Article ->
________

Riley Habyl [00:21:37] Just to clarify, is the Sally that you're referring to Sally Tatnall and her house, the Berkshire—I think—Hag House collective? Is that the one?
Debra Hirshberg [00:21:49] Yes, I was part of that. Yeah, Yeah, I was in there—one of the founders.
Riley Habyl [00:22:03] So how did you find out about the concept of collectivist living? Or how did that—the idea of collectivist living sort of become something that you and the other founding members of the collective you were part of wanted to pursue?
Debra Hirshberg [00:22:22] Quest, the lesbian feminist journal, was written by a collective of lesbian feminists, and they wrote about collective theory, and I knew the family wasn't the best organizing tool. What are our alternatives for organizing? I had spent a year in Israel, so I was very familiar with the Kibbutz, and the Kibbutz organizing tool—and yet it didn't support women in the same way it supported men, and so it was still not really ideal and—. But it was a bet—. It was a good experiment, it's—it was a good change. But I thought that there need—. I don't know. I was willing to pursue other alternatives. I wasn't going to have children. It wasn't about being a family to raise children, but other alternatives to support ourselves and allow ourselves to have greater access to do the things we wanted to do because we didn't have to spend as much time just surviving. It was very, very economical to live in a group and to support each other, and out of the collective we did a lot of organizing individually and as a collective. And it gave us a foundation where we weren't focused on our own survival. So it was, it was good. It didn't succeed, and it was—the worst breakup of my life was the breakup of the [Hag House] collective. But I'm still very good friends with everybody, wherever they are. I spend time with all of them—not all of them, but with Willow [Bentley] and Phyllis [Balcerzak].
Riley Habyl [00:24:40] To get a little int—or, to get into more detail about the [Hag House] collective—do you remember what year it was founded, and for how long it lasted until it dissolved?
Debra Hirshberg [00:24:49] Okay. We started meeting in 1977. We met for almost a y—almost two years before we moved in. We moved in in 1979. And I left—. I left. I was—. I left in 1988, so I was there nine years.
Riley Habyl [00:25:17] What happened in the two years— (crosstalk).
Debra Hirshberg [00:25:20] It dissolved when I left. (laughs) What happened in the two years we were meeting?
Riley Habyl [00:25:28] Yes. Yeah, before you ended up moving in, was that time to sort of— (crosstalk)
Debra Hirshberg [00:25:34] Theory.
Riley Habyl [00:25:35] —plan out how it would work? Yeah.
Debra Hirshberg [00:25:36] Yeah, theory. What we wanted. Why we thought it was a good idea. How we thought we could work together. What the parameters would be. How it would be structured. Yeah, we made a fatal mistake—which was moving into a house that was owned by Sally [Tatnall]. And so, in the end Sally [Tatnall] had more say than the rest of us, even though we took on shared responsibility for the house (unintelligible) and blah-blah-blah. We should have purchased collectively our own place. That's what I would recommend for other people who want to do a live-in collective is—you have to all start on equal ground.

________

Stored records ->
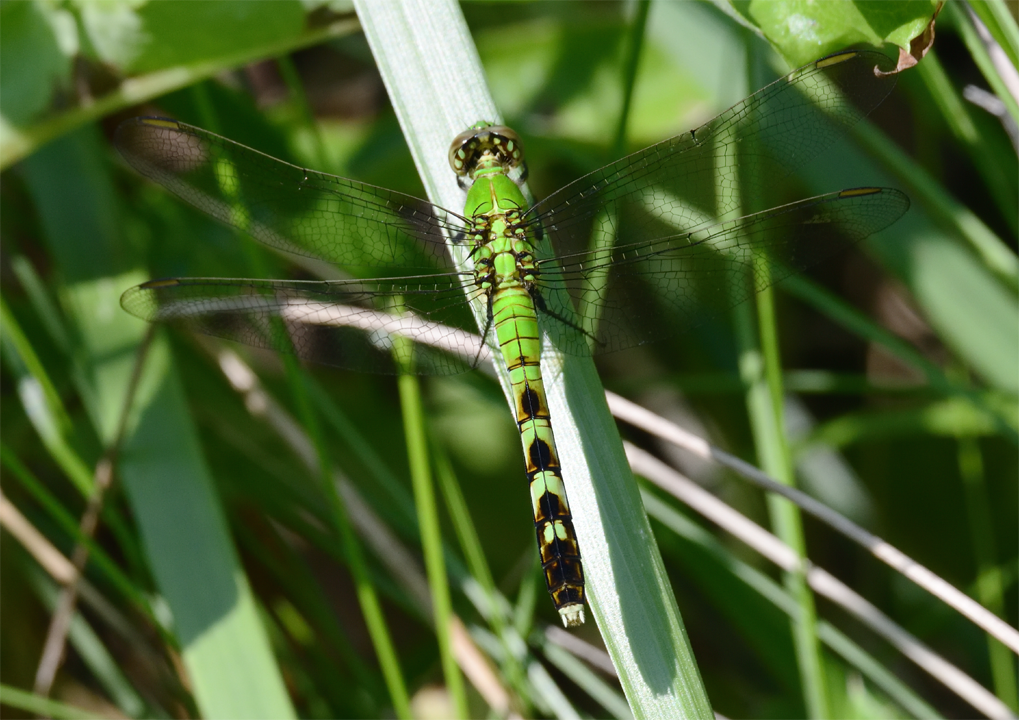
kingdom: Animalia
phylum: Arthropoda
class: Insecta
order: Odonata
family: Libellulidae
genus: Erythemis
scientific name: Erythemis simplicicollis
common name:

________

Directives ->
[1] Answer from the Hag House interview:
(a) Which journal was written by a collective of lesbian feminists?
(b) In what year did the founders move into the house?
(c) Who owned the house the collective moved into?
[2] Write the next part of the Hag House interview, picking up after its last line.
The entries are separate material and have no connection to the interview.

Responses to the tasks ->
[1]
(a) Quest
(b) 1979
(c) Sally Tatnall

[2]
Riley Habyl [00:26:32] Mhm. Would you say then there was a hierarchy to the house dynamics that wasn't intended to be there in the first place?
Debra Hirshberg [00:26:46] Not so much within the house. No, there wasn't a hierarchy in the house, but it—when the going got tough, it became clear that I had to leave. Jamie [Hecker] had to leave. Sally [Tatnall] wasn't going to be the one to leave because it was her house.
Riley Habyl [00:27:14] That makes sense.
Debra Hirshberg [00:27:15] You know, and Phyllis [Balcerzak] left, and Willow [Bentley] left—you know, people left and Sally [Tatnall] was left in the house [2953 Berkshire Rd.]. Whereas if it had been a joint property, we would have disbanded together or worked it out together.
Riley Habyl [00:27:39] Did you leave on—. And I know that you mentioned that you're still in contact with a lot of the women who were part of the collective. Did it dissolve on relatively rocky terms? Or, well, sort of a—.
Debra Hirshberg [00:27:56] It dissolved over time. Sally [Tatnall] tried to keep it going. I would say—I was hurt, I was very hurt emotionally—and I maintained a relationship with Sally [Tatnall], and we have come to—we overcame it nearly 30 years ago. But yeah, I mean, it's been a long time. We've been in each other's lives for a long time. You don't throw that stuff away. But, you know, of course there were feelings that have to be worked out. But yeah—. We love each other. No problem.
Riley Habyl [00:28:47] Can you tell me a little more about the dynamics of living within the house and the [Hag House] collective?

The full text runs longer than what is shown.